The University of Wisconsin Oshkosh senior majoring in biology is spending the summer studying “The Effects of Anthropological Noise on Bird Feeder Ecosystems,” at research sites throughout the Fox Valley.

Gruber, of Oshkosh, received an undergraduate small grant from UWO’s Office of Student Research and Creative Activity to work on the project with faculty mentor Elsbeth “Misty” McPhee, a conservation biologist whose research interests include studying the effects of captivity on behavior and morphology.

“I am working on a research project this summer studying the effects of anthropological noise on bird feeder ecosystems, and, that is, to further discover the effects that anthropological noise have on animals in general. I am specifically answering the question of how many birds will come to the feeder with noise or without noise,” Gruber said.
“To control the noises, I’m using my phone recordings, which are played through a Bluetooth speaker underneath the feeder. The noises that I am studying are human noises that can range from any kind of car noise to humans talking or walking down the street.”

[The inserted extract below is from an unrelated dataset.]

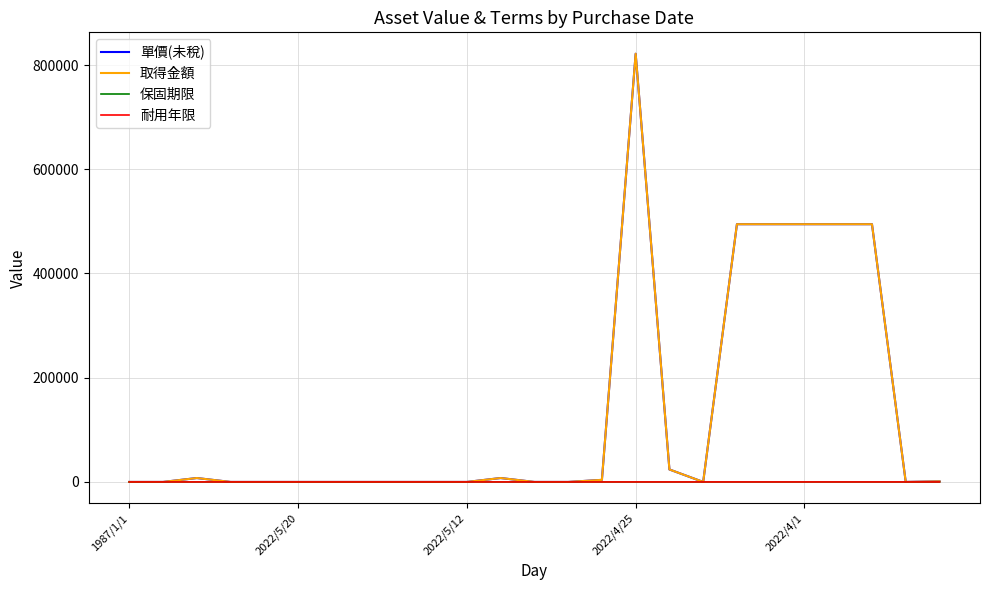

Does the chart display data point markers on the line(s)?

No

Gruber hopes to learn more about how birds react to sound.
“It could range from, maybe, we don’t want birds in a certain area, or maybe we do want birds in a certain area, and then adjusting sound accordingly,” he explained. “At the end of the day, when I finish this experiment, I’m hoping to somehow just have more information to provide to science. And if people are willing to listen to or take into consideration sound or noise ordinances, then that would be something of interest.”